# Attwood SAS boat seats



## Doctor (Apr 5, 2004)

Anybody have these seats on your boat, I need to replace mine in 2008 and these look real comfortable hitting the big waves on the river after a barge goes by we will bottom out on our seats and then our backs will ache for hours, just want to make sure there not all hype, going to go to Cabala's next weekend as they have them and I want to sit in one, I know that some of the higher end Triton bass boats come with these seats installed, just need the pros and cons from anybody, thank you in advance.................Doc


----------



## bountyhunter (Apr 28, 2004)

if your hiting botom on your seat?? its not the seats fault, you need better mounts , the pistons most likly are shot. p/s but those are some great looking seats.


----------



## ezmarc (Apr 6, 2004)

I have SAS seats on my Triton. They are great! They don't have gas shock pedestals and they don't bottom out like almost all pedestals I've used have. They were a little stiff when new but have broken in nicely. 

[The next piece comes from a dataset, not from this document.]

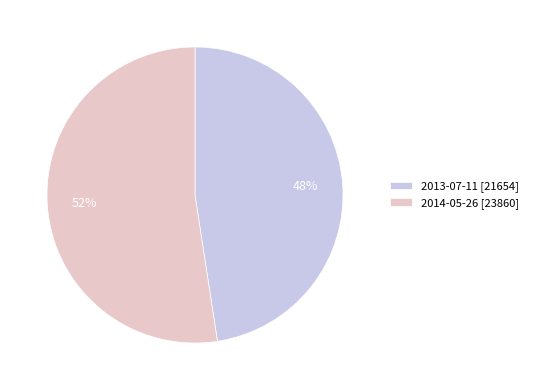

Rank the categories by value from highest to lowest.

2014-05-26, 2013-07-11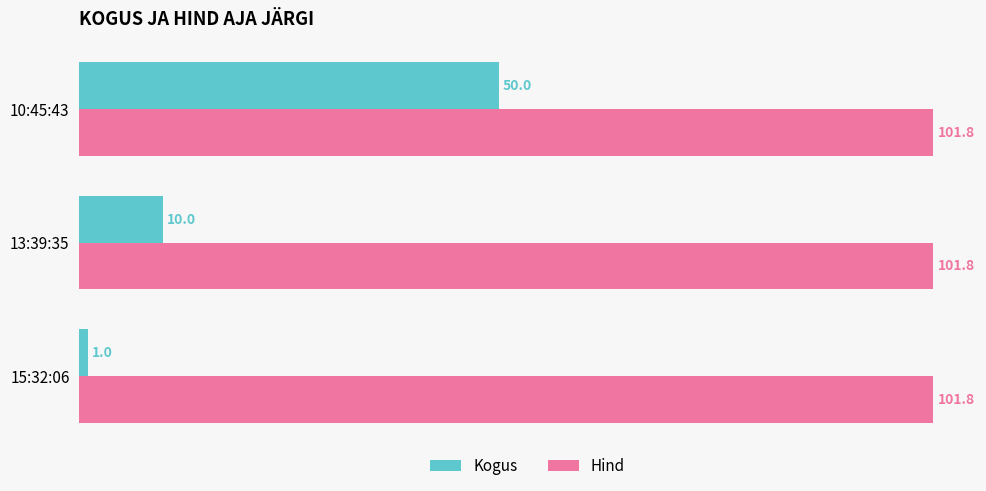

What is the difference between the highest and lowest values at 10:45:43?

51.8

The seat backs could use a little more reinforcement for me and the big guys I seem to take all the time. I like them and was going to go with Suspension seats but changed my mind after using them for a couple years.


----------



## Doctor (Apr 5, 2004)

My boat doesn't use the piston shafts, solid shafts plus there 6 years old and need to be replaced and these looked like a great boat seat...........Doc


----------



## K gonefishin (May 4, 2004)

I have SAS seats in my Ranger, they are very nice and very comfortable, they are pricey to buy them but if you plan on keeping your boat for some time I would say go for it. if you fish lake erie allot you might just want to look into suspention pedestals, like smooth moves, glye rydes or lake tamer. These have springs and shocks on a mount, your seat gets bolted directly to them. But as far as the SAS seats they do offer some bounce right within the seat and make for a comfy ride and comfy sitting in the boat.


----------